### ACTIONS TO TAKE:
(1) From the policy newsletter excerpt, quote the passage that opens with the words containing "Pascal-Emmanuel Gobry; Publisher, PolicySphere" and closes with "very well indeed.".
(2) Continue the policy newsletter excerpt from the point where it stops.

### TEXT EXCERPT:

----

Pascal-Emmanuel Gobry; Publisher, PolicySphere


      #ThinkTanks – A little inside baseball, but…Well, that’s why you subscribe, don’t you? American Compass, the think tank founded by Oren Cass to chart a course for post-Reagan-consensus conservative economics, has announced a reorganization. Cass is shifting from executive director to chief economist and writing a weekly newsletter, called Understanding America, which we look forward to subscribing to. Regardless of how you feel about American Compass’s policy orientation, Cass is certainly right to celebrate how influential his think tank has become on a small $2 million budget. The right in general needs more policy entrepreneurship, more policy debate, and American Compass certainly is a shining example of all of that, and we wish them very well indeed.

      #EVs – American Compass is creating a lot of news this week! They have also just published a very interesting report, “The Electric Slide.” Superficially, it is about Tesla. In actuality, it is about the fight between China and America in the EV market, and more generally about industrial policy in the 21st century, and more. “EVs sit squarely at the center of a dizzying array of policy issues: trade with China, Europe’s geopolitical orientation, labor organizing and disputes, subsidies for domestic investment, the Inflation Reduction Act’s efforts at a ‘green transition,’ regulation of natural resources,” the report states. Quite so, and it is one of the best overviews we have seen of this nexus of issues.

      #GreatStagnation – Genomics institute Arc Institute has just published two new papers in Nature. The bottomline seems to be this: they have created a technology that allows “copy-and-paste” genetic editing. More here from Patrick Collison. This is potentially world-changing technology; it also has dizzying potential ethical implications. Watch this space.

----

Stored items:
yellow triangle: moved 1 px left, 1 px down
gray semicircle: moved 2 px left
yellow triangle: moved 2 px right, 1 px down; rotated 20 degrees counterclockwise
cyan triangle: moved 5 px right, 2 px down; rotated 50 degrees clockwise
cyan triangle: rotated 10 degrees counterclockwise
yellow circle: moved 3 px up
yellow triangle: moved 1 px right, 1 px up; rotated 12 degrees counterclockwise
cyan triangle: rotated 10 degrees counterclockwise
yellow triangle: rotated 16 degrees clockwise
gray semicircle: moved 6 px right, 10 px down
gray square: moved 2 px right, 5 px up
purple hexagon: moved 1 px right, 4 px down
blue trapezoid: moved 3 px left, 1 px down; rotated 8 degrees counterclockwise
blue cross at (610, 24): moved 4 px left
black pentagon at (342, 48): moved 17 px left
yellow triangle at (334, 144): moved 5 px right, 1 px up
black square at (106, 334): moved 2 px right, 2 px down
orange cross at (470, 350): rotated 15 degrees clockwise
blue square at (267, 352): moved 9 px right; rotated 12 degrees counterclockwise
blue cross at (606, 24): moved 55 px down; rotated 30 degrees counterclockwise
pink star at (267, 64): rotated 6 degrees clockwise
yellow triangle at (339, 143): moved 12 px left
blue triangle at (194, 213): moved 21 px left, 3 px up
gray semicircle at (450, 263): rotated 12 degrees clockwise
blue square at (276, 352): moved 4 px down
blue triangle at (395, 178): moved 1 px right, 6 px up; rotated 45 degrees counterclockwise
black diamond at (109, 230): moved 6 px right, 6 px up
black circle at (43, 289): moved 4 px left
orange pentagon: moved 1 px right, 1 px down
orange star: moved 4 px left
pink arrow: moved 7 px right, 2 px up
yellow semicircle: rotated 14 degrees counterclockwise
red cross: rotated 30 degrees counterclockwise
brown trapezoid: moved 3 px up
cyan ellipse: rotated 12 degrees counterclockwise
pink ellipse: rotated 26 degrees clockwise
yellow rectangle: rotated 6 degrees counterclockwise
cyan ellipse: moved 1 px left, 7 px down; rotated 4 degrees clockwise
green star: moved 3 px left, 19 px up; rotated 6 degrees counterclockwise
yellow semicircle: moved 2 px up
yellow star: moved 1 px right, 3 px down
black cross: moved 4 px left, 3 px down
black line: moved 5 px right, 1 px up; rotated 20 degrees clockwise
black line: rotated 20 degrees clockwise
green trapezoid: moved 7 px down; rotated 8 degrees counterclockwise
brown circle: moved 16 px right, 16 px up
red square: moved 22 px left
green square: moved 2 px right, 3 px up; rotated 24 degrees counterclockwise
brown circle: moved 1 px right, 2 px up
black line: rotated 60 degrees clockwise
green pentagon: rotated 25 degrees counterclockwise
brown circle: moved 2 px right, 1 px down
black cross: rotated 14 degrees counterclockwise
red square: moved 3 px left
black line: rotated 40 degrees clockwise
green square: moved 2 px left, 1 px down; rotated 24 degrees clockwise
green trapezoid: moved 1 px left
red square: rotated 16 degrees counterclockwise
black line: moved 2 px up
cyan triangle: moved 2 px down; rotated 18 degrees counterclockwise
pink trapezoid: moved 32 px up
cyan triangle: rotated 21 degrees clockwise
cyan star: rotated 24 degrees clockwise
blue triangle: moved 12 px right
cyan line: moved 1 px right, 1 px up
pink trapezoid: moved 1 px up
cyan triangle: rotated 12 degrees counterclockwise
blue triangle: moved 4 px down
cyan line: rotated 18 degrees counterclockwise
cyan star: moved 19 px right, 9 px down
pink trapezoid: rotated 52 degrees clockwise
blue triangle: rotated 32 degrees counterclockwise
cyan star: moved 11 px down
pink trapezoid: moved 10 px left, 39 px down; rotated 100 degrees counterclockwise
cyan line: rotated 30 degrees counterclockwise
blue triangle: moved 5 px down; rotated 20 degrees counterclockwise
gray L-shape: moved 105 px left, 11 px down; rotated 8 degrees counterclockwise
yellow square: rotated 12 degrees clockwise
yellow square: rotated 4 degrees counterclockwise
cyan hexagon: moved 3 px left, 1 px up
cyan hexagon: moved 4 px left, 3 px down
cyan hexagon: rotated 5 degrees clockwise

----

### ANSWER LIST:
(1)
Pascal-Emmanuel Gobry; Publisher, PolicySphere


      #ThinkTanks – A little inside baseball, but…Well, that’s why you subscribe, don’t you? American Compass, the think tank founded by Oren Cass to chart a course for post-Reagan-consensus conservative economics, has announced a reorganization. Cass is shifting from executive director to chief economist and writing a weekly newsletter, called Understanding America, which we look forward to subscribing to. Regardless of how you feel about American Compass’s policy orientation, Cass is certainly right to celebrate how influential his think tank has become on a small $2 million budget. The right in general needs more policy entrepreneurship, more policy debate, and American Compass certainly is a shining example of all of that, and we wish them very well indeed.

(2)
      #Savings – Savings equal investment, and therefore promoting savings ought to be a goal of public policy. Cato’s Adam N. Michel has recently testified on universal savings accounts, and it is an important testimony.

      #Investment – Speaking of investment, a new NBER paper by Gabriel Chodorow-Reich, Matthew Smith, Owen M. Zidar, and Eric Zwick finds that the corporate tax provisions of the TCJA increased investment in the US. From the abstract: “Domestic investment of firms with the mean tax change increases 20% versus a no-change baseline. Due to novel foreign incentives, foreign capital of U.S. multinationals rises substantially. These incentives also boost domestic investment, indicating complementarity between domestic and foreign capital.” Very interesting.

      #Race #Opportunity #DEI – Also important from Paul G. Vallas at Manhattan Institute: “Data on legal immigrants from Latin America and Africa reveal that many outperform native-born Americans from their demographic group, and other figures reveal non-white groups’ increasing economic success.” In other words, the success of (in particular) black immigrants in the US shows that lack of opportunity is not due to “racism” as the far-left would have us believe. More.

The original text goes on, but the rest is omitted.